Art. 5o-D. O empregado que for demitido não poderá prestar serviços para esta mesma empresa na qualidade de empregado de
empresa prestadora de serviços antes do decurso de prazo de dezoito meses, contados a partir da demissão do empregado.
Em segundo lugar, o art. 3o da CLT(2) permanece válido e deve ser interpretado de forma sistêmica com as inovações
trazidas pela Reforma Trabalhista.

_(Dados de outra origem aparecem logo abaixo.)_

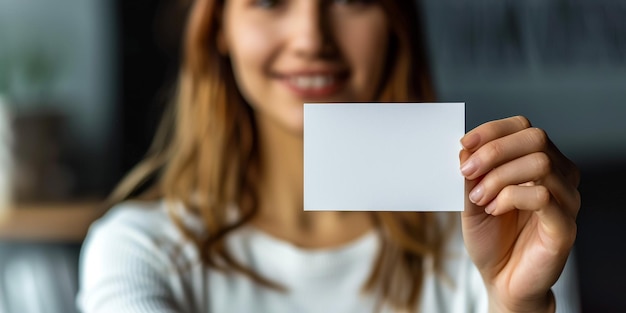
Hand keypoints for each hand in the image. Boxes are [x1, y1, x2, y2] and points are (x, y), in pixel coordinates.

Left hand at [459, 116, 579, 312]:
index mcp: (537, 164)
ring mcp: (566, 201)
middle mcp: (558, 177)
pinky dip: (511, 197)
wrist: (500, 280)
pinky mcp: (564, 226)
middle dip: (494, 151)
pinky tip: (495, 210)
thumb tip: (465, 147)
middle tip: (467, 172)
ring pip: (540, 164)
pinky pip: (544, 196)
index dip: (493, 130)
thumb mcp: (471, 199)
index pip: (524, 128)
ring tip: (480, 198)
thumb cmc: (491, 238)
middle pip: (536, 139)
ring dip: (499, 177)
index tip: (464, 144)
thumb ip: (471, 174)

Assim, a contratação de ex-empregados como PJs, mesmo após os 18 (dezoito) meses,
poderá trazer riscos de ajuizamento de reclamatórias pleiteando o reconhecimento do vínculo empregatício e, em tais
casos, a configuração, ou não, do vínculo, sempre dependerá, principalmente, da subordinação jurídica uma vez que
a presença dos demais elementos do referido art. 3o da CLT (habitualidade, onerosidade e pessoalidade) também são
encontrados em outras relações jurídicas de natureza cível e autônoma.
(1) “Art. 4o-A. Empresa prestadora de serviços a terceiros é a pessoa jurídica de direito privado destinada a prestar à contratante serviços determi-
nados e específicos.
§ 1o A empresa prestadora de serviços contrata, remunera e dirige o trabalho realizado por seus trabalhadores, ou subcontrata outras empresas
para realização desses serviços.
§ 2o Não se configura vínculo empregatício entre os trabalhadores, ou sócios das empresas prestadoras de serviços, qualquer que seja o seu ramo,
e a empresa contratante.
(2) Art. 3o Considera-se empregado toda pessoa física que prestar serviços de natureza não eventual a empregador, sob a dependência deste e
mediante salário.
Parágrafo único – Não haverá distinções relativas à espécie de emprego e à condição de trabalhador, nem entre o trabalho intelectual, técnico e manual.